# Recorded information
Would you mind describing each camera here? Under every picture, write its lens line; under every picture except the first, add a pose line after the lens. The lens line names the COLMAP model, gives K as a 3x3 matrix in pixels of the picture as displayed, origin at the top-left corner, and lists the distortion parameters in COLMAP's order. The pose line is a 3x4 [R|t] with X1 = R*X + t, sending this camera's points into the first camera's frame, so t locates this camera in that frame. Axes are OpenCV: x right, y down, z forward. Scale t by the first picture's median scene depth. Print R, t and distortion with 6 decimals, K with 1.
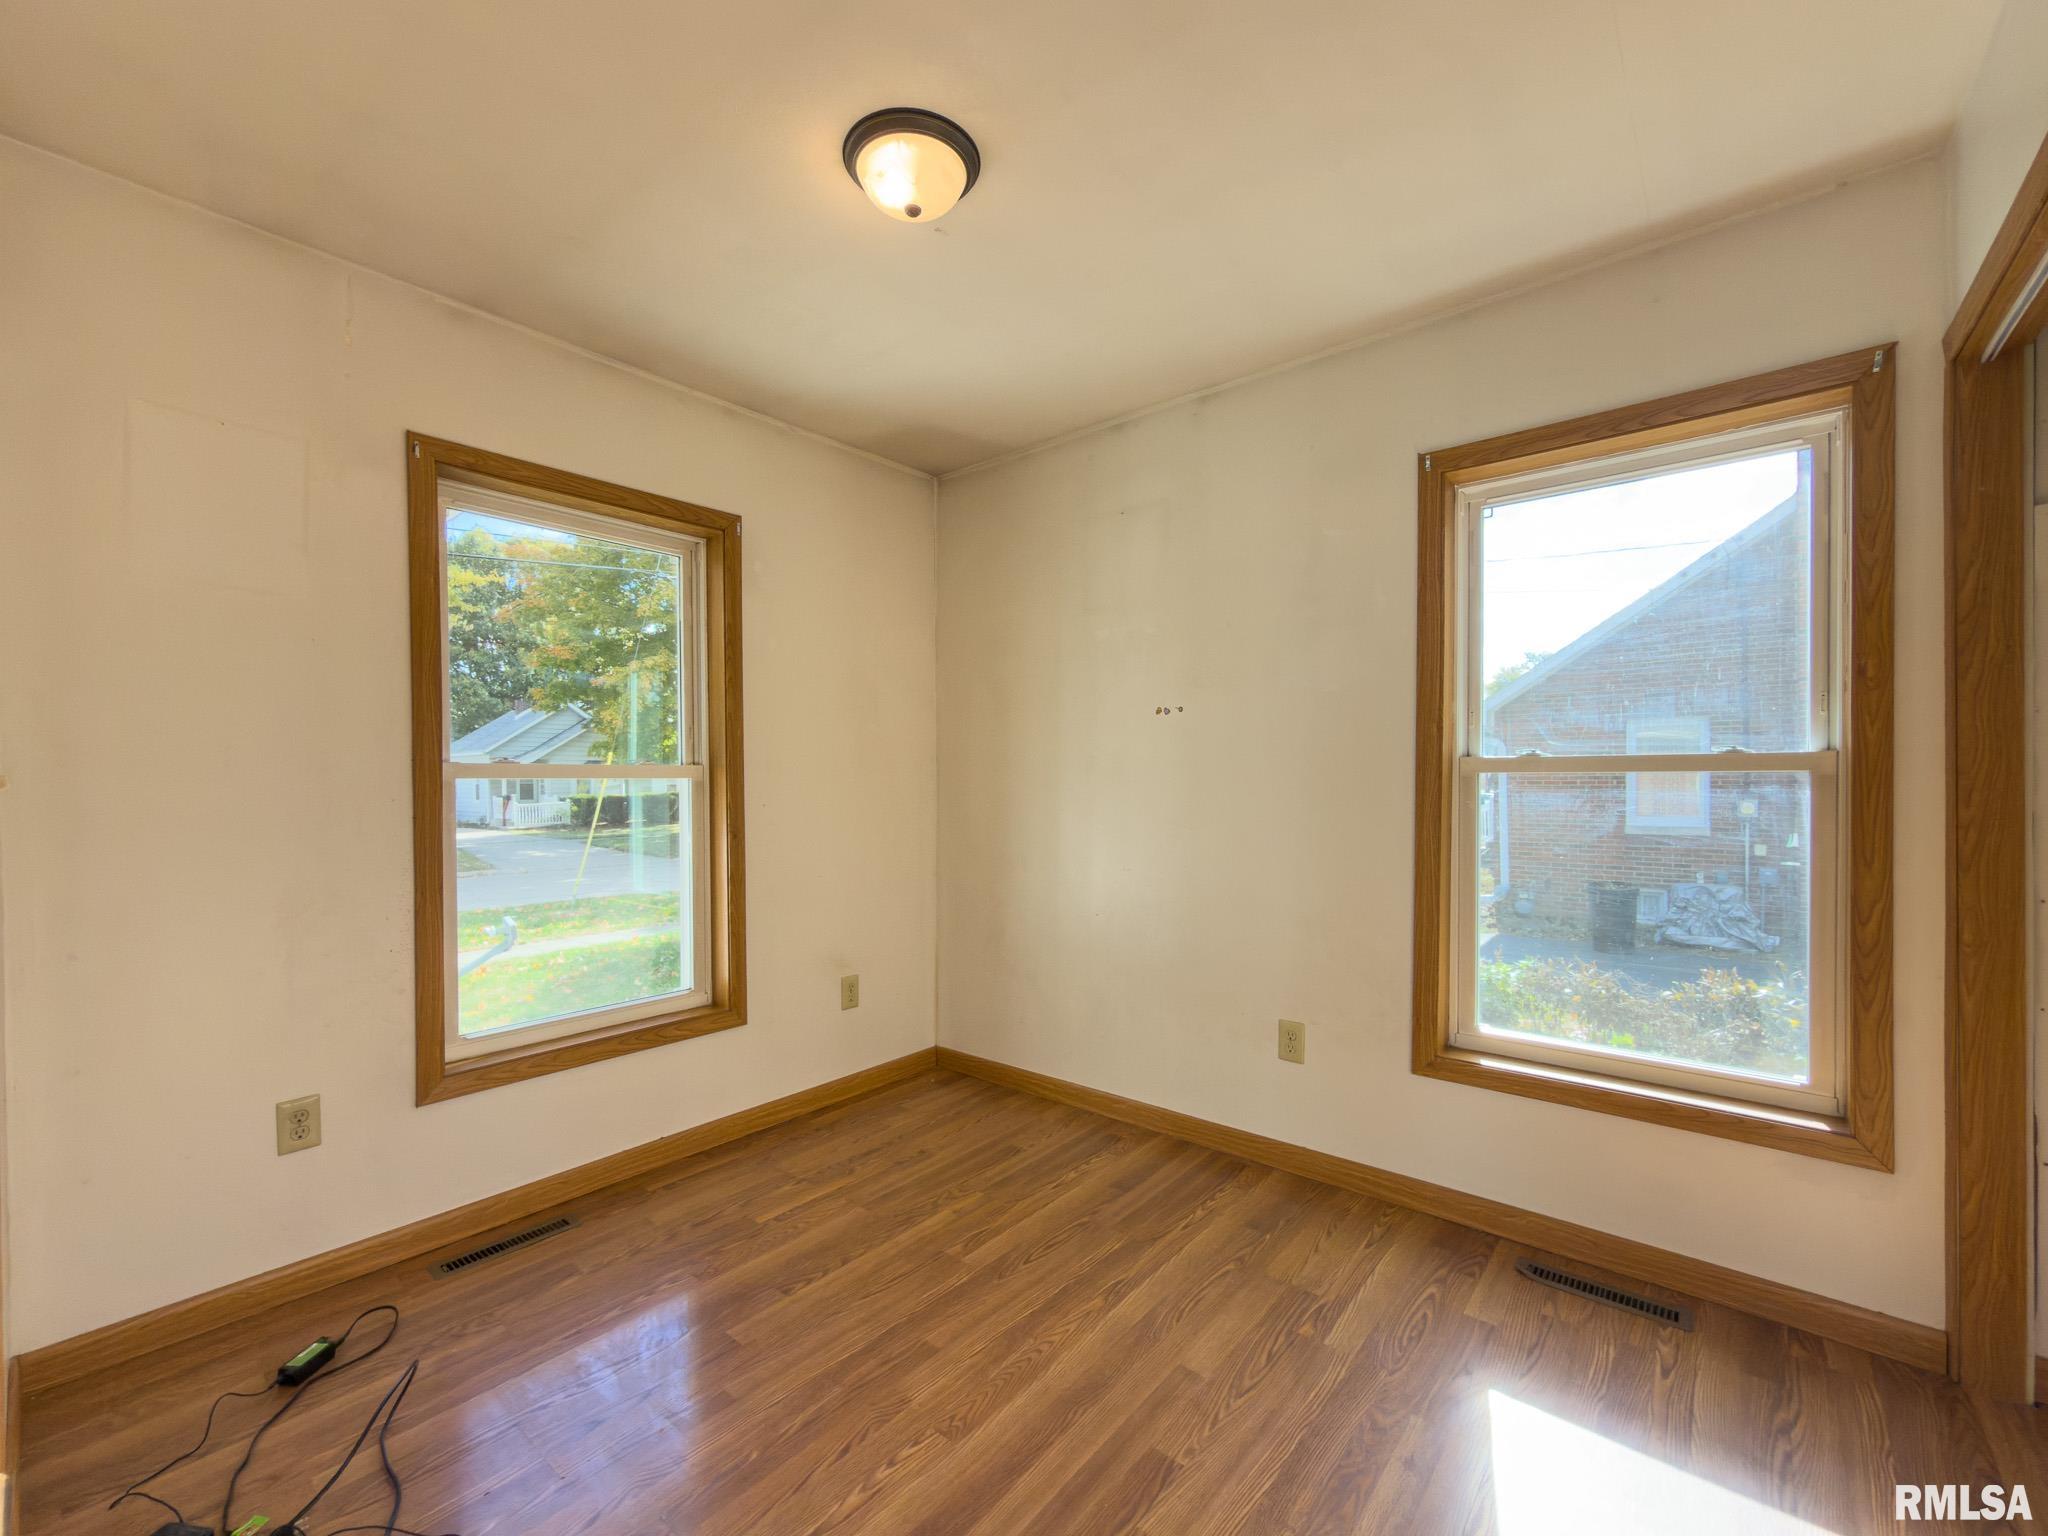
lens RADIAL K [[872.6, 0, 1049.5], [0, 872.6, 790.9], [0, 0, 1]] dist [-0.000931, -0.000259]
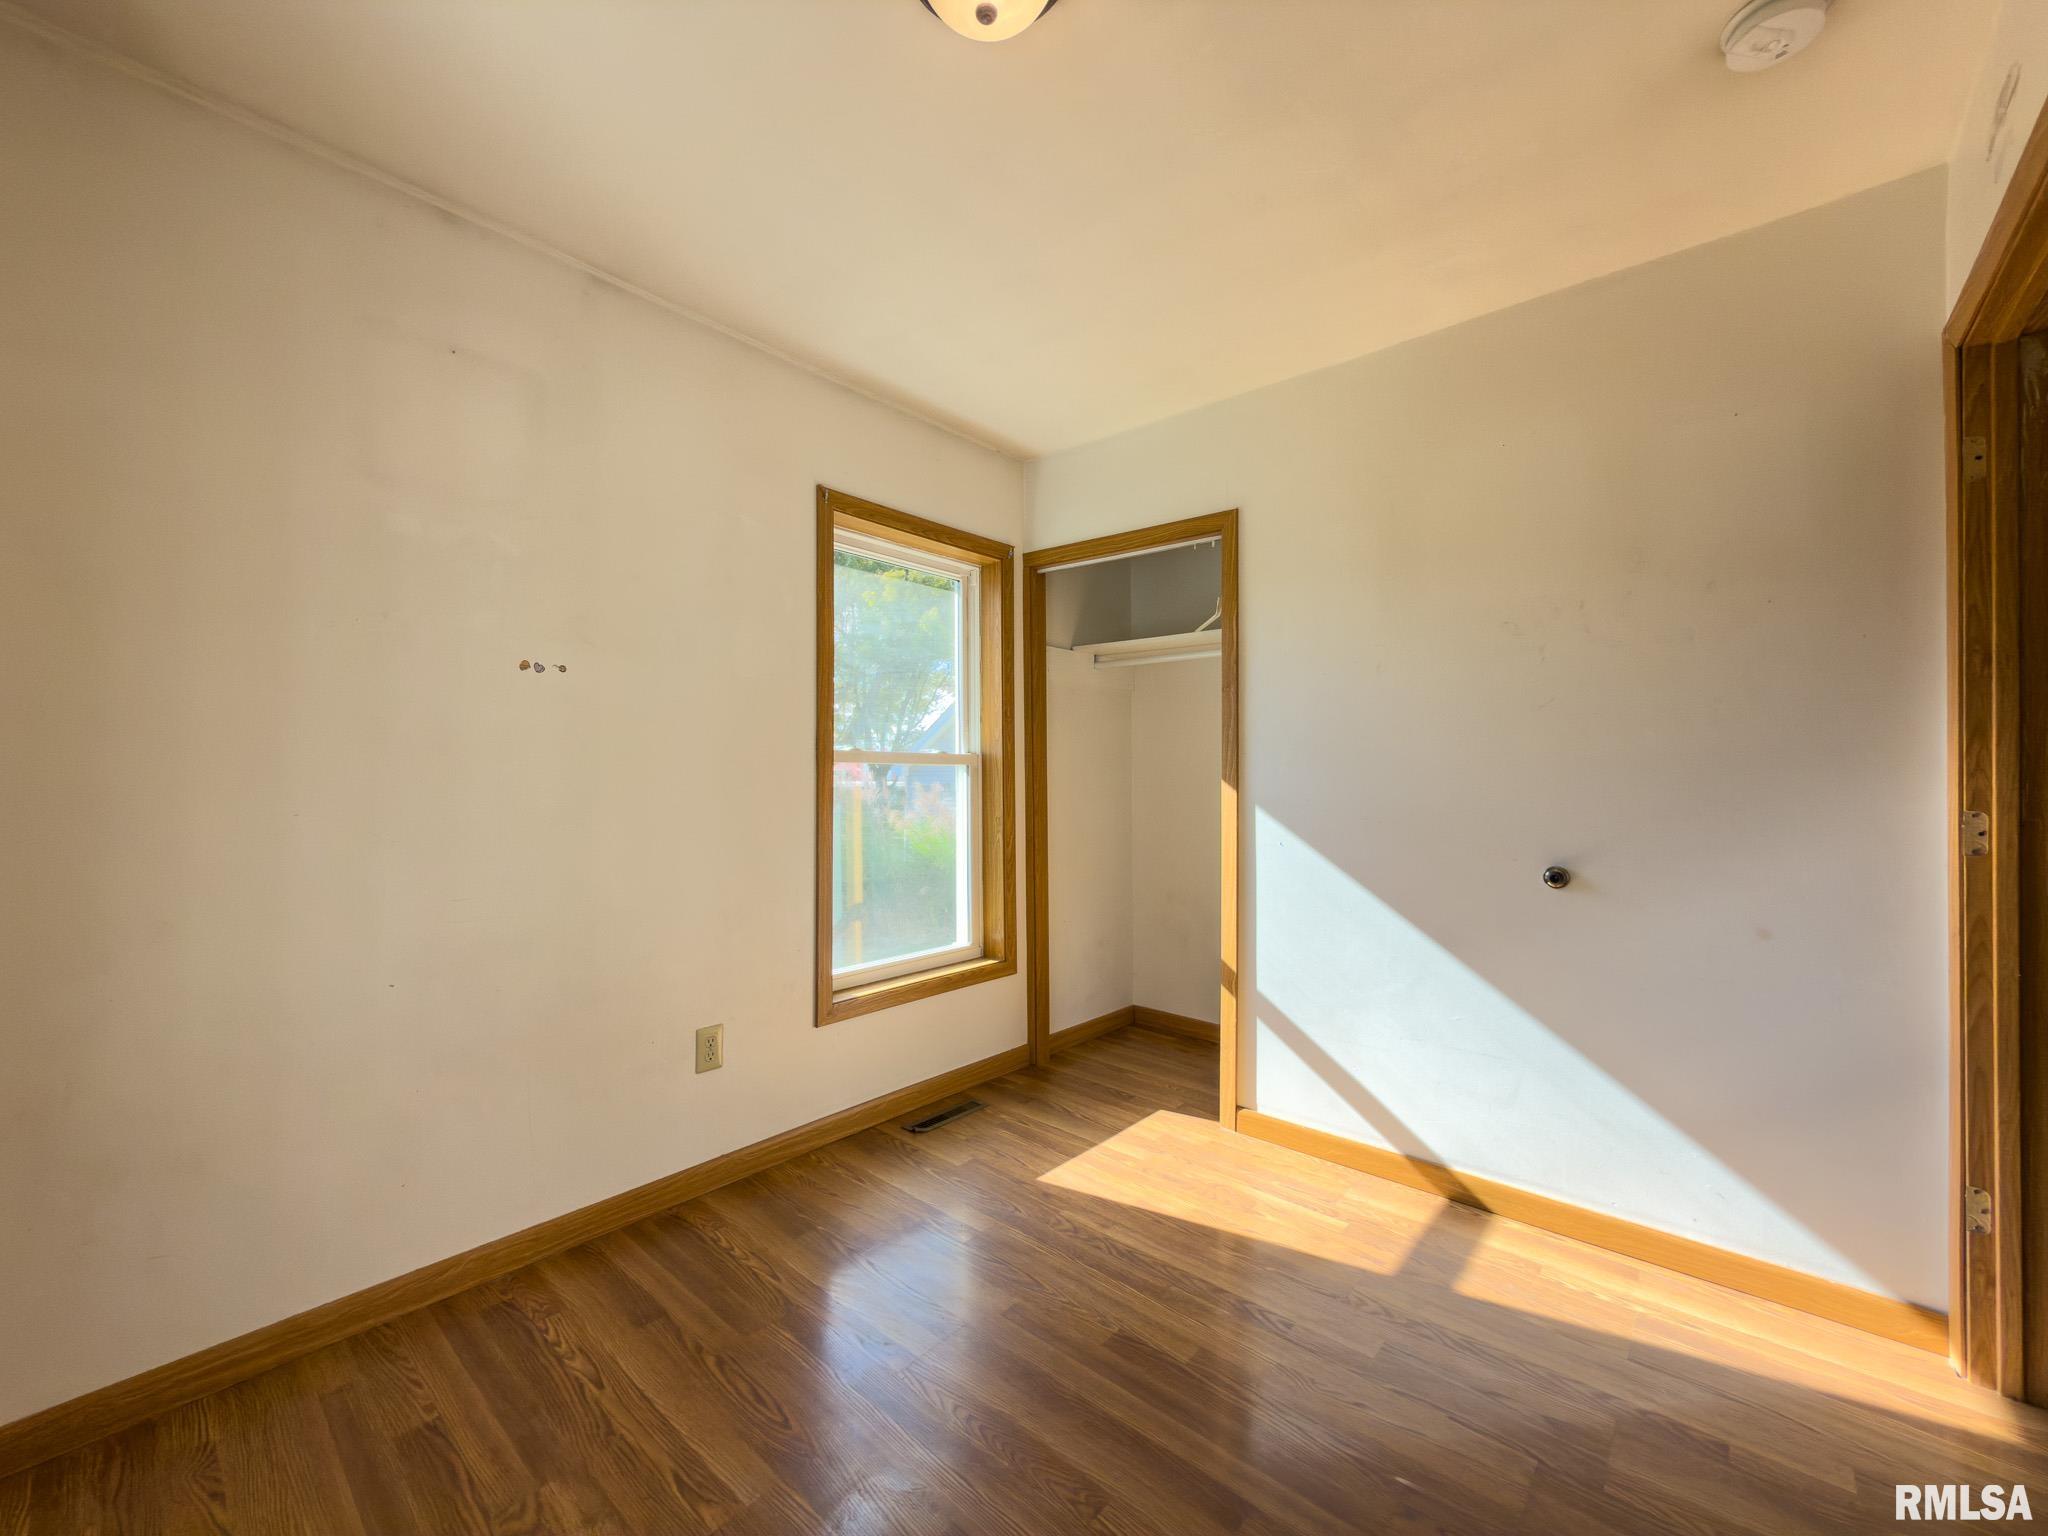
lens RADIAL K [[812.5, 0, 1024.0], [0, 812.5, 768.0], [0, 0, 1]] dist [0.001059, -0.000079]
pose [[0.028829, 0.011821, 0.999514, -0.609287], [0.011608, 0.999859, -0.012160, 0.004785], [-0.999517, 0.011953, 0.028688, 0.674721]]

# What is being asked
When you copy the data, keep every line exact and drop the pictures.

# Your response
Would you mind describing each camera here? Under every picture, write its lens line; under every picture except the first, add a pose line after the lens. The lens line names the COLMAP model, gives K as a 3x3 matrix in pixels of the picture as displayed, origin at the top-left corner, and lists the distortion parameters in COLMAP's order. The pose line is a 3x4 [R|t] with X1 = R*X + t, sending this camera's points into the first camera's frame, so t locates this camera in that frame. Axes are OpenCV: x right, y down, z forward. Scale t by the first picture's median scene depth. Print R, t and distortion with 6 decimals, K with 1.
lens RADIAL K [[872.6, 0, 1049.5], [0, 872.6, 790.9], [0, 0, 1]] dist [-0.000931, -0.000259]
lens RADIAL K [[812.5, 0, 1024.0], [0, 812.5, 768.0], [0, 0, 1]] dist [0.001059, -0.000079]
pose [[0.028829, 0.011821, 0.999514, -0.609287], [0.011608, 0.999859, -0.012160, 0.004785], [-0.999517, 0.011953, 0.028688, 0.674721]]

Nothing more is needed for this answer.